======== STUDY MATERIAL ========

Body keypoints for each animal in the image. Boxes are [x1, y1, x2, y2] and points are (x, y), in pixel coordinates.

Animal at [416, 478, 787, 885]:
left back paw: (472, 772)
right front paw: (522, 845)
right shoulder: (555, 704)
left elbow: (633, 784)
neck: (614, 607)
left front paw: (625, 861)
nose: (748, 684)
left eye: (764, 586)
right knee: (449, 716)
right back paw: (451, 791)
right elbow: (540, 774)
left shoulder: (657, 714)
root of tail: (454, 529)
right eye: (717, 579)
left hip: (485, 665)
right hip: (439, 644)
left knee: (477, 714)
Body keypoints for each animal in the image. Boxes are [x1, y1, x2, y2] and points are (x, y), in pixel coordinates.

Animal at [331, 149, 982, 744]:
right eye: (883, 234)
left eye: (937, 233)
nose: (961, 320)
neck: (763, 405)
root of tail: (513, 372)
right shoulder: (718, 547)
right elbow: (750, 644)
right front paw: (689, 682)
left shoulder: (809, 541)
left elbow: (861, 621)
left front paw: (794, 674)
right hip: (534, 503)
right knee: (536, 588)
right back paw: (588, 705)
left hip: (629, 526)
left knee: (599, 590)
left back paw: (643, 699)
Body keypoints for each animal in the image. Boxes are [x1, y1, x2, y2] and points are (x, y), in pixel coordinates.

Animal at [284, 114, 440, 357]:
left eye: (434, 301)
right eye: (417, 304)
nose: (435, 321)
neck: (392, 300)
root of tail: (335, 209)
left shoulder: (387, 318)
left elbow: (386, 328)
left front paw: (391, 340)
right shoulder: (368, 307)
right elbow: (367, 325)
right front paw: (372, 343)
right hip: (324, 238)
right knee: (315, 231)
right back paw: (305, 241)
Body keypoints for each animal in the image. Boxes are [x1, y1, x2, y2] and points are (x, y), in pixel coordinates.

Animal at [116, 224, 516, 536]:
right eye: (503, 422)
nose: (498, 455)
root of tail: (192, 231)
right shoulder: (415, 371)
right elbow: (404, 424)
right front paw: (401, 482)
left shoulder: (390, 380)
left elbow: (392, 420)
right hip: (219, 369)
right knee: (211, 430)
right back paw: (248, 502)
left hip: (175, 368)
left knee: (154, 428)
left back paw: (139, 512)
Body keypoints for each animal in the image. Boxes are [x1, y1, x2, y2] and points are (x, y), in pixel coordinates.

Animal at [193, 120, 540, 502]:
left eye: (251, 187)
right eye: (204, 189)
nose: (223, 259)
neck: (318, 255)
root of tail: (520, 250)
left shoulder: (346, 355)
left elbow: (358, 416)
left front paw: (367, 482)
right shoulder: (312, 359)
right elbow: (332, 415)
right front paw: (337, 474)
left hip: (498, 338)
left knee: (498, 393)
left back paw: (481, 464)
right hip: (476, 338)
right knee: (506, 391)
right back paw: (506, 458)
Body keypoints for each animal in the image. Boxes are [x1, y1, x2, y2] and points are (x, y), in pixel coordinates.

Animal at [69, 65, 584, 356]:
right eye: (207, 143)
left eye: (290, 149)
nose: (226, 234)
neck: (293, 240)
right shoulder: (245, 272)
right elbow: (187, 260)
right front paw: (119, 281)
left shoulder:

========

## ACTION ITEM:
Restate exactly the records above from their first line through the line that holds "left back paw: (643, 699)", please, including both and leaving out all others.

## OUTPUT OF THE TASK:
Body keypoints for each animal in the image. Boxes are [x1, y1, x2, y2] and points are (x, y), in pixel coordinates.

Animal at [416, 478, 787, 885]:
left back paw: (472, 772)
right front paw: (522, 845)
right shoulder: (555, 704)
left elbow: (633, 784)
neck: (614, 607)
left front paw: (625, 861)
nose: (748, 684)
left eye: (764, 586)
right knee: (449, 716)
right back paw: (451, 791)
right elbow: (540, 774)
left shoulder: (657, 714)
root of tail: (454, 529)
right eye: (717, 579)
left hip: (485, 665)
right hip: (439, 644)
left knee: (477, 714)
Body keypoints for each animal in the image. Boxes are [x1, y1, x2, y2] and points are (x, y), in pixel coordinates.

Animal at [331, 149, 982, 744]:
right eye: (883, 234)
left eye: (937, 233)
nose: (961, 320)
neck: (763, 405)
root of tail: (513, 372)
right shoulder: (718, 547)
right elbow: (750, 644)
right front paw: (689, 682)
left shoulder: (809, 541)
left elbow: (861, 621)
left front paw: (794, 674)
right hip: (534, 503)
right knee: (536, 588)
right back paw: (588, 705)
left hip: (629, 526)
left knee: (599, 590)
left back paw: (643, 699)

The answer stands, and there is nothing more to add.